**Task to complete:** Scan the listing beneath this sentence. Report each line with the word "APERTURE".

**Record set:**
+ + + +
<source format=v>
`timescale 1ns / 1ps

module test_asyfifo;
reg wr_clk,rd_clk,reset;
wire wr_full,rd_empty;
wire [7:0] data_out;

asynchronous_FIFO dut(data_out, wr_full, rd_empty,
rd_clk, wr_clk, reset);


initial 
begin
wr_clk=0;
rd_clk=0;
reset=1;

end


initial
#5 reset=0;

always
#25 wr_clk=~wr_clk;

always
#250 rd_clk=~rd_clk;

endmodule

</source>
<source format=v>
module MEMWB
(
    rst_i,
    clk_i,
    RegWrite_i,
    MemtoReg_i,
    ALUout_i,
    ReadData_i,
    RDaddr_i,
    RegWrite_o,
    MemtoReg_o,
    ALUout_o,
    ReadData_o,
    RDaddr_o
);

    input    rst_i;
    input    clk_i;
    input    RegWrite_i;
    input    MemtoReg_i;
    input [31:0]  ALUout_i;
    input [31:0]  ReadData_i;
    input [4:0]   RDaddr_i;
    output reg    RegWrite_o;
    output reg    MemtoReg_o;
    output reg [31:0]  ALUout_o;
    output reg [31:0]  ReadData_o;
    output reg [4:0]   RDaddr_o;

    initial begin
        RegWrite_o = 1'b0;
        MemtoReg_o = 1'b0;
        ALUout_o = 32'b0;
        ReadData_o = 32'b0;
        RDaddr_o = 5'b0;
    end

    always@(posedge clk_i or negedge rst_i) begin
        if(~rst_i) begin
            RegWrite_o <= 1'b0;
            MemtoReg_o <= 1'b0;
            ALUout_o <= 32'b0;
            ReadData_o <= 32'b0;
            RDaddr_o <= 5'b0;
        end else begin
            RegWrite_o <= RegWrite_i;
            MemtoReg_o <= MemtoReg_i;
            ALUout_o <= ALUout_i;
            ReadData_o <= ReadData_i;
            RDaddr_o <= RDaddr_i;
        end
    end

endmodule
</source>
+ + + +
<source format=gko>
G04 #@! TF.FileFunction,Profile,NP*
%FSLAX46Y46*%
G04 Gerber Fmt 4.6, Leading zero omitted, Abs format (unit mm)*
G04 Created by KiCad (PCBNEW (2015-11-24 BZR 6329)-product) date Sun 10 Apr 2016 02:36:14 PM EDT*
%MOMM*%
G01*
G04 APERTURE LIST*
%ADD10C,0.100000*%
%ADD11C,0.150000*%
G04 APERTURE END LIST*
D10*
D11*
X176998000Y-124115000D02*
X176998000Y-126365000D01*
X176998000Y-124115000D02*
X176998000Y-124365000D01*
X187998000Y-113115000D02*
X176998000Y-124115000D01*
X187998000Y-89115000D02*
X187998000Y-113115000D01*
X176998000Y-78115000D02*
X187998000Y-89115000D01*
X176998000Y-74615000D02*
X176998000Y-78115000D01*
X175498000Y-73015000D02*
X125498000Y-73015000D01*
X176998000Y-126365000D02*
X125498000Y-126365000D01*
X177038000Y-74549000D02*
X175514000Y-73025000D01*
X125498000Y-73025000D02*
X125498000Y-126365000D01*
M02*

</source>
+ + + +
**Task response:**
G04 APERTURE LIST*
G04 APERTURE END LIST*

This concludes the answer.